Nora lo miró fijamente.

—Es un prestamista.

—Entre otras cosas.

Nora le mostró el sobre abultado.

—¿De dónde ha salido esto?

—Ya se lo he dicho. Tengo varios negocios que generan dinero en efectivo. Le estoy pasando un poco de ese dinero.

—Por eso no ha regateado. Dije setenta y cinco mil, y usted ni parpadeó. Está blanqueando dinero.

—Sólo puede considerarse blanqueo cuando el dinero entra sucio y sale limpio. Lo único que tiene que hacer es no gastárselo.

—Eso es absurdo. ¿De qué me sirve el dinero si no puedo usarlo?

—¿Quién ha dicho que no pueda usarlo? Guárdelo en una caja de seguridad y vaya ingresándolo en una cuenta corriente o de ahorro en cantidades menores de diez mil dólares. No es tan difícil.

—No puedo hacer algo así.

—¿Por qué no? Yo tengo el anillo y usted tiene el dinero. Mientras no llame la atención, los dos nos beneficiamos. Lo que importa es que el dinero es suyo.

—No estoy tan desesperada.

—Me parece que sí. No sé qué le habrá sucedido, pero su marido es imbécil si se lo está haciendo pasar mal.

—Eso no es asunto suyo.

Nora se levantó de la silla y alcanzó el bolso. Dante se levantó al mismo tiempo. La mujer empujó el sobre acolchado hacia él. Dante levantó las manos, negándose a aceptarlo.

—¿Por qué no lo consulta con la almohada?

—No tengo nada que consultar —replicó ella, y tiró el sobre en la silla.

Llamaron una vez a la puerta y apareció Abbie.

—El señor Abramson está aquí.

—Le dejo trabajar —dijo Nora.

Dante se sacó el estuche del bolsillo y se lo puso a Nora en la palma de la mano.

—Si cambia de opinión, dígamelo.

Nora apartó la mirada y salió de la habitación sin decir nada. Dante la observó alejarse esperando que se volviera para mirarlo, cosa que ella no hizo.

Abbie permaneció en la habitación.

Dante la miró.

—¿Alguna otra cosa?

—Sólo quería recordarle que estaré fuera de la ciudad el jueves y el viernes de esta semana. Volveré al trabajo el lunes siguiente.

—De acuerdo. Pásalo bien.

Cuando Abbie se marchó, Dante volvió a su escritorio y se acomodó en la silla. Abramson entró y cerró la puerta.
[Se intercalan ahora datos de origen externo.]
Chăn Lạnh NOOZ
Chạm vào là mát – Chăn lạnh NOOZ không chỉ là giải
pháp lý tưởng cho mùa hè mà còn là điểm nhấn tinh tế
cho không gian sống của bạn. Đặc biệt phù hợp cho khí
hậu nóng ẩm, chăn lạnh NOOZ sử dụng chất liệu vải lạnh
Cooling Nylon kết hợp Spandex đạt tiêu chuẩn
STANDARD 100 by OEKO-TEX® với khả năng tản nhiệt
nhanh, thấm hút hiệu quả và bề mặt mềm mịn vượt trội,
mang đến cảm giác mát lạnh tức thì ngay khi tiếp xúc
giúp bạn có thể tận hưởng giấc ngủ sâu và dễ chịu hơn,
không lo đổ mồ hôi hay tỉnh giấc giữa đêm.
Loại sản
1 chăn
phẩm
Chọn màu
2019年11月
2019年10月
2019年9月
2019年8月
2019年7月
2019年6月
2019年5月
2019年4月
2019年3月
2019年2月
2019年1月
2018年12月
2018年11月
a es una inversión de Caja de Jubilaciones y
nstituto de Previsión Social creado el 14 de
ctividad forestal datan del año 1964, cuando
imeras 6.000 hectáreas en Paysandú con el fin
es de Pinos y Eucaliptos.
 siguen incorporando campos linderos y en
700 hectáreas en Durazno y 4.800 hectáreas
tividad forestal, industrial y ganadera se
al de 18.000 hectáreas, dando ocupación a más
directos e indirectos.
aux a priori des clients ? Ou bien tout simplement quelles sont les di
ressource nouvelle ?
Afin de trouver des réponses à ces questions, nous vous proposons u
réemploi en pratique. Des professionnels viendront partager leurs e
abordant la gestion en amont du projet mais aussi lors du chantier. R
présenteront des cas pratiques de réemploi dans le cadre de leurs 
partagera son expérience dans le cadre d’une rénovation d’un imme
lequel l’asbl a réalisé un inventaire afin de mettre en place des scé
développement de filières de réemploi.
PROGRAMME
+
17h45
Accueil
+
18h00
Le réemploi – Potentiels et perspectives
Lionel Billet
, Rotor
Era socio de Dante desde hacía veinte años, así como uno de los pocos hombres en los que Dante confiaba. Tenía unos cincuenta años, calvicie incipiente, rostro largo y solemne y gafas de cristales oscuros. Era alto y esbelto y vestía un traje hecho a medida. Al parecer, le habían inyectado Novocaína en el lado izquierdo de la boca y aún la tenía dormida. El labio se le había hinchado y parecía caído, como si hubiera sufrido un derrame cerebral.

—Audrey ha muerto —dijo Abramson sin preámbulos.

Dante tardó unos segundo en dejar de pensar en Nora para centrarse en su socio.

—Mierda. ¿Cuándo?

—El domingo.

—¿Ayer? ¿Cómo?

—La pillaron robando en unos almacenes. En Nordstrom, el viernes al mediodía. Supongo que no pudo escabullirse y la metieron en el trullo. Su novio pagó la fianza, pero para entonces ya estaba histérica. A Cappi le llegó la noticia de que Audrey estaba a punto de llegar a un acuerdo con la policía, así que él y los chicos la llevaron hasta el puente de Cold Spring y la tiraron por la barandilla.

—Joder.

—Llevo meses diciéndote que este chico es incontrolable. Es estúpido e imprudente, una combinación peligrosa. Además, creo que filtra información a la pasma.

—Me siento demasiado viejo para toda esta mierda —dijo Dante—. No puedo ordenar que le den una paliza. Sé que tendría que hacerlo, pero no puedo. Quizás hubiera podido hace tiempo, pero no ahora. Lo siento.

—Es tu decisión, pero tú cargarás con las consecuencias. No pienso decirte nada más.